Accessible exchange of ideas is one of the hallmarks of Tang Prize Week. The 2018 Tang Prize Masters Forums, a series of roundtable talks among laureates and international experts, have been held in locations throughout Taiwan. Such forums were created as platforms for the laureates to report on their recent research; and, perhaps just as importantly, as opportunities to give advice and predictions to the younger generation in each field.
Two forums were held for the laureates in Sustainable Development—James E. Hansen at National Central University on September 25 and Veerabhadran Ramanathan at National Chung Hsing University on September 28.
Hansen spoke on the topic “Global Energy, Climate & Health: Making Your World” to a packed house. His advice to the audience was that the youth needs to stand up and ensure that their rights are protected. If they are to be successful, they need to understand the problem clearly and maintain a scientific methodology.
Ramanathan delivered his talk on the topic “Bending the Curve: Climate Change Solutions.” He said, thinking retrospectively, that if he had been asked 20 years ago how to do one’s part to solve climate change, he would have said to begin from the reduction of carbon in one’s own life. Today, however, it is too late to do so. In the next ten years, the world will encounter a serious threat from climate. Ramanathan believes that education is one way to bring the seriousness of the issues to the attention of the youth and help them along the path to finding solutions. He also sees the use of social media in spreading factual science on climate change.

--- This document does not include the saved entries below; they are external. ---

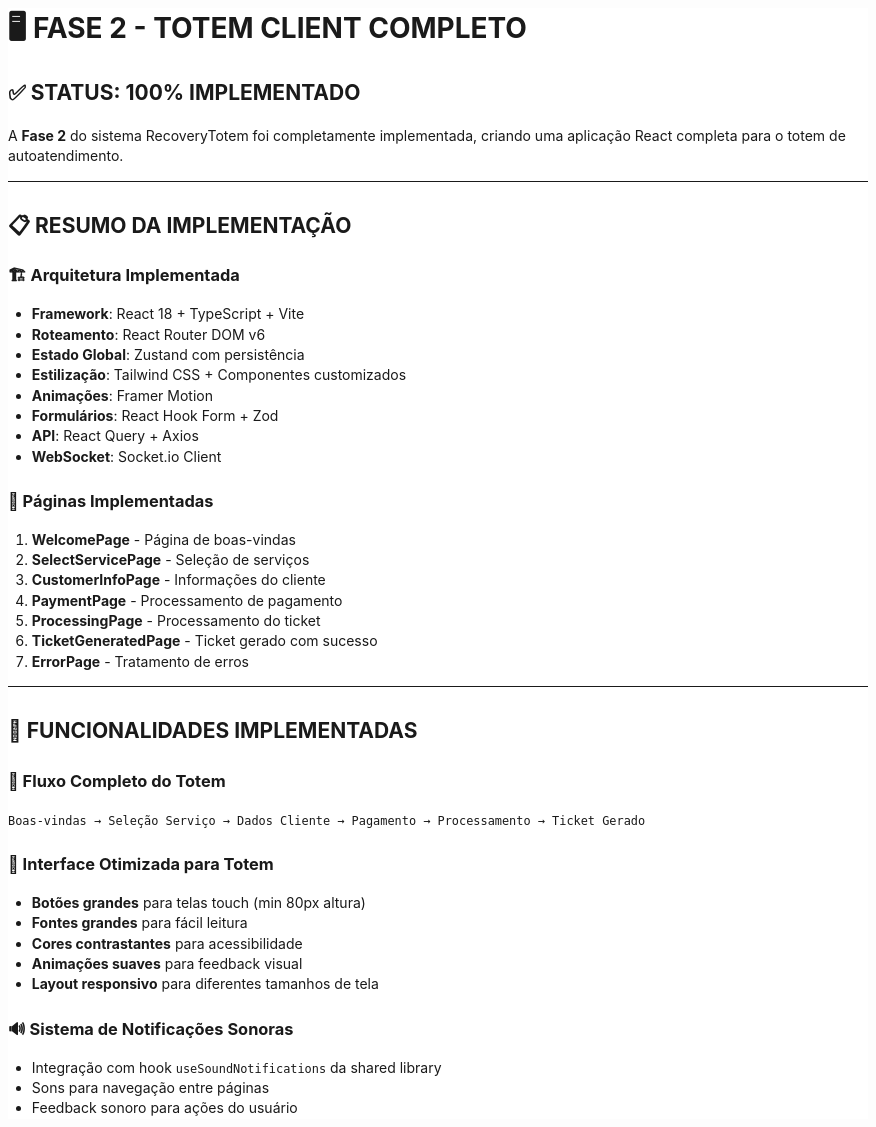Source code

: # 🖥️ **FASE 2 - TOTEM CLIENT COMPLETO**

## ✅ **STATUS: 100% IMPLEMENTADO**

A **Fase 2** do sistema RecoveryTotem foi completamente implementada, criando uma aplicação React completa para o totem de autoatendimento.

---

## 📋 **RESUMO DA IMPLEMENTAÇÃO**

### **🏗️ Arquitetura Implementada**
- **Framework**: React 18 + TypeScript + Vite
- **Roteamento**: React Router DOM v6
- **Estado Global**: Zustand com persistência
- **Estilização**: Tailwind CSS + Componentes customizados
- **Animações**: Framer Motion
- **Formulários**: React Hook Form + Zod
- **API**: React Query + Axios
- **WebSocket**: Socket.io Client

### **📱 Páginas Implementadas**
1. **WelcomePage** - Página de boas-vindas
2. **SelectServicePage** - Seleção de serviços
3. **CustomerInfoPage** - Informações do cliente
4. **PaymentPage** - Processamento de pagamento
5. **ProcessingPage** - Processamento do ticket
6. **TicketGeneratedPage** - Ticket gerado com sucesso
7. **ErrorPage** - Tratamento de erros

---

## 🎯 **FUNCIONALIDADES IMPLEMENTADAS**

### **🔄 Fluxo Completo do Totem**
```
Boas-vindas → Seleção Serviço → Dados Cliente → Pagamento → Processamento → Ticket Gerado
```

### **🎨 Interface Otimizada para Totem**
- **Botões grandes** para telas touch (min 80px altura)
- **Fontes grandes** para fácil leitura
- **Cores contrastantes** para acessibilidade
- **Animações suaves** para feedback visual
- **Layout responsivo** para diferentes tamanhos de tela

### **🔊 Sistema de Notificações Sonoras**
- Integração com hook `useSoundNotifications` da shared library
- Sons para navegação entre páginas
- Feedback sonoro para ações do usuário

Two of the three recipients in Biopharmaceutical Science (John Mendelsohn was unable to attend) participated in forums for 2018; Brian J. Druker at China Medical University on September 25 and Tony Hunter at National Taiwan University on September 26.
Druker presented his lecture, “Imatinib as a Paradigm of Targeted Cancer Therapies,” to an attentive audience. One very eager eleven-year-old boy asked a question after the presentation, “Why does Imatinib not have any effect on the growth of stem cells?” a question that both stunned and delighted the audience. Druker, after answering the child’s question, encouraged him to continue down this road of curiosity, because it may just lead to doing serious research.
The topic of Hunter’s speech, “Fifty Years in Research and Still Excited by a New Result,” explained the scientist’s enthusiasm throughout his long career. His advice to his researchers has been to explore research topics in other fields: they could explore one “safe” topic and indulge a bit in one “risky” or “bold” topic. That way they could maintain curiosity and practice making important connections between fields that may possibly result in new discoveries.
In the field of Sinology, recipients Stephen Owen and Yoshinobu Shiba delivered talks at National Taiwan Normal University and National Cheng Kung University on September 26 and 27.
In “Reading: Beginning With Small Things,” Owen tackled the problems of reading and translation. He advised understanding all the details of a text—even the smallest of details. Only then can the translator allow the reader to have the same possibility of understanding the plurality of meaning that the author has written into the text.
The only laureate to speak this year in Tainan, Shiba spoke on, appropriately, the topic of Tainan itself—‘Jing’ in Tainan Prefecture Temples and the Social Organization of the Chinese. Shiba talked of the urbanization of the city, stressing that Tainan, the capital in the early days of Taiwan, has retained much of its buildings and artifacts for archaeologists, ethnographers, and historians to investigate. In fact, it is a great case for the study of urbanization. Shiba himself, as the topic itself suggests, has done just that, and has a deep understanding of this old capital city.
In Rule of Law, the sole recipient delivered a lecture and engaged in discussion on “The Law’s Own Virtue” on September 25 at National Chengchi University.
On the question of transitional justice, Raz made it emphatically clear that it is not just a question of rule of law—in fact, it may be even more broad of scope than rule of law. Transitional justice is not “attained” just due to the presence of rule of law. Rather, it demands a new perspective. Those involved try to gain the consensus of society between the new rule and the old, and relate with each other peaceably.
These seven sessions across Taiwan were rare opportunities for the public to gain insights into the topics of our times, the ideas that will change society, both in Taiwan and throughout the world.